The only difference is that instead of tracking two variables, `open` and `close`, we only track one variable named `open`. When we reach an open parenthesis, we increment our `open` variable, and when we reach a closing parenthesis, we decrement it. If the value of `open` ever goes below 0 we return `false` automatically, and if at the end it’s anything OTHER than 0 we return `false` as well.

This solution seems to work for all cases. If I missed anything, I’m sure you’ll point it out in the comments.

## Discussion (6) Florian Rohrer

I like this, because this is one of the classical problems that you learn in introduction to formal methods of computer science. In order to determine, if a string is well-balanced, you need a grammar that is at least context-free. A regular grammar, does not suffice.

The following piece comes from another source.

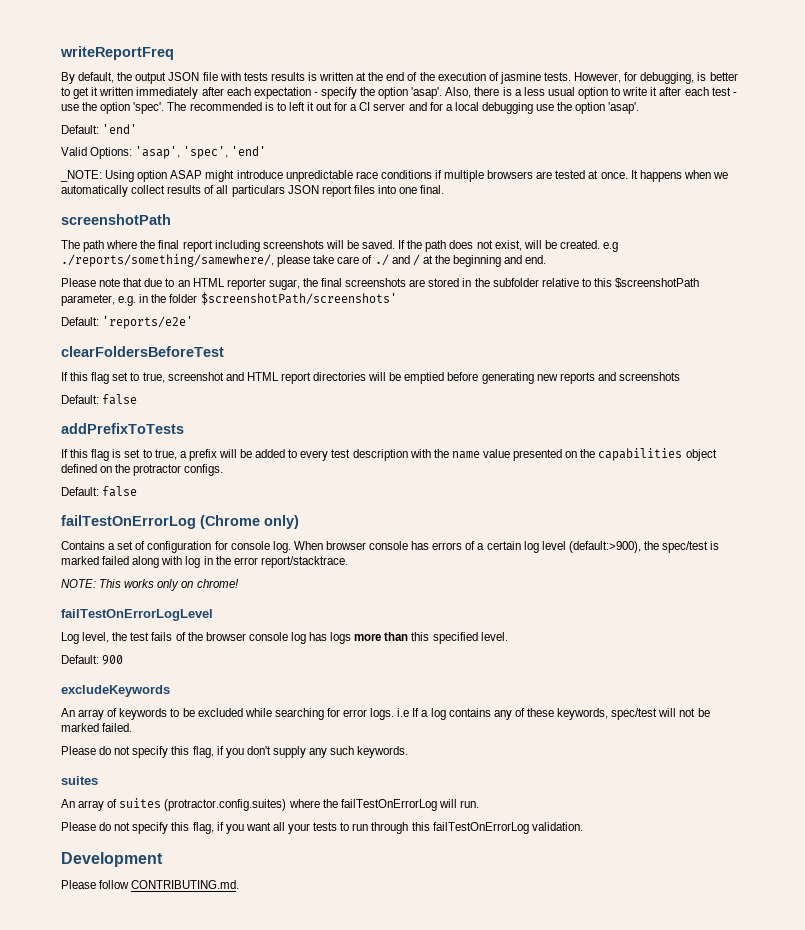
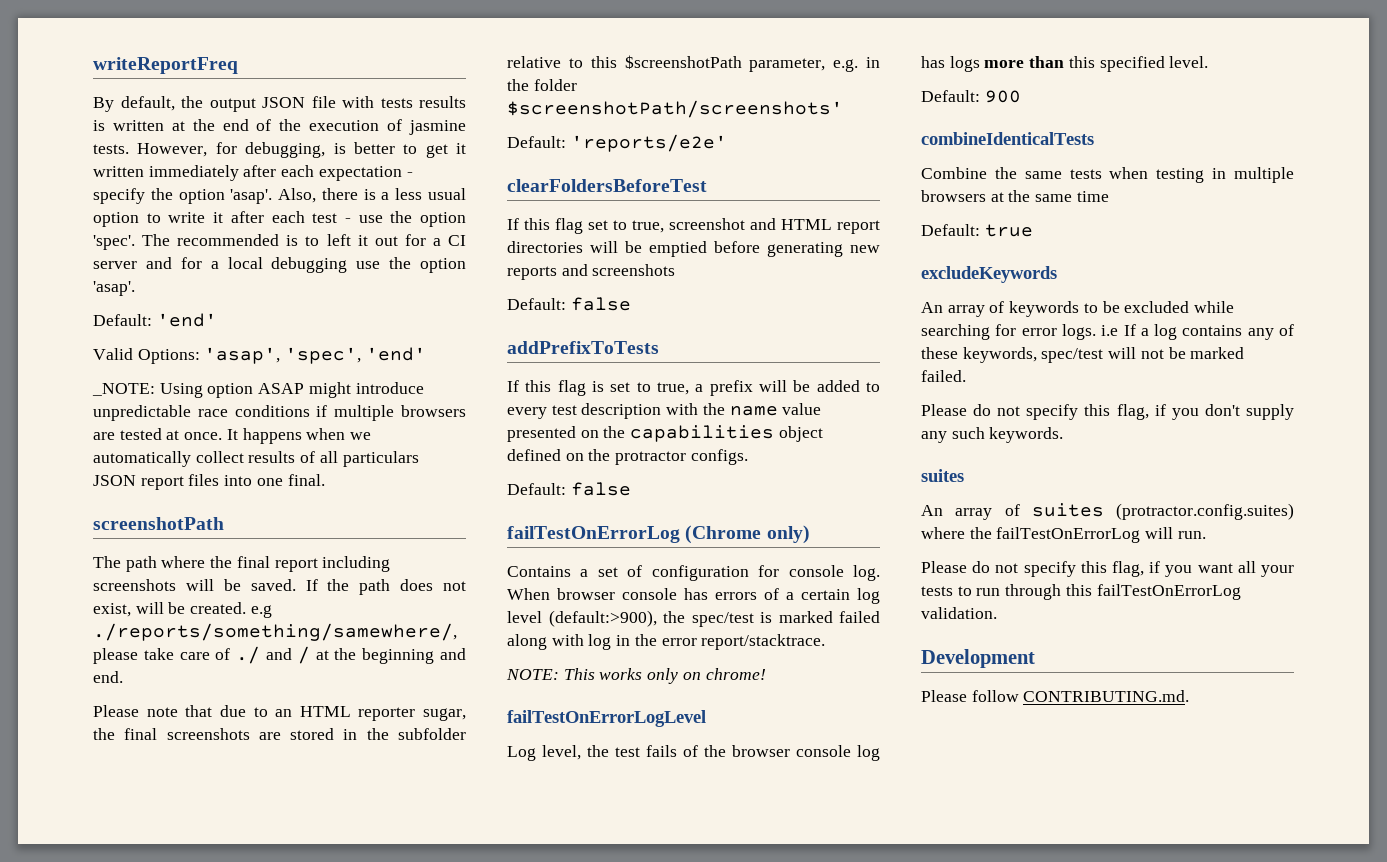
(124, 660) none -> [921,132,1094,145] [921,167,1294,183] [921,190,1109,202] [921,224,1033,237] // combineIdenticalTests // Combine the same tests when testing in multiple browsers at the same time // Default: true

Implementing a context-free grammar, can be done using a stack. So you can also solve this problem using a stack. Whenever you encounter a `(`, push it onto the stack. Whenever you encounter a `)`, pop a `(` from the stack. If there is no `(` on the stack when you try to pop one, return false. If the stack is not empty when you are done processing the string, return false. Otherwise, the string is well-balanced. tbodt • Edited on

Back in the day, before paren matchers were a thing, people would stare at their Lisp code, carefully counting: 1, 2, 3, 2, 3, 2, 1, 0 for ((()())). If you didn't end up with zero, there was a problem somewhere. Yechiel Kalmenson

Yup, that's what my algorithm basically does :) Yechiel Kalmenson

Thanks for sharing! Peter Kim Frank

Great step-by-step breakdown. Big fan of these contained posts that use code snippets to walk through #beginners concepts. Thanks for sharing!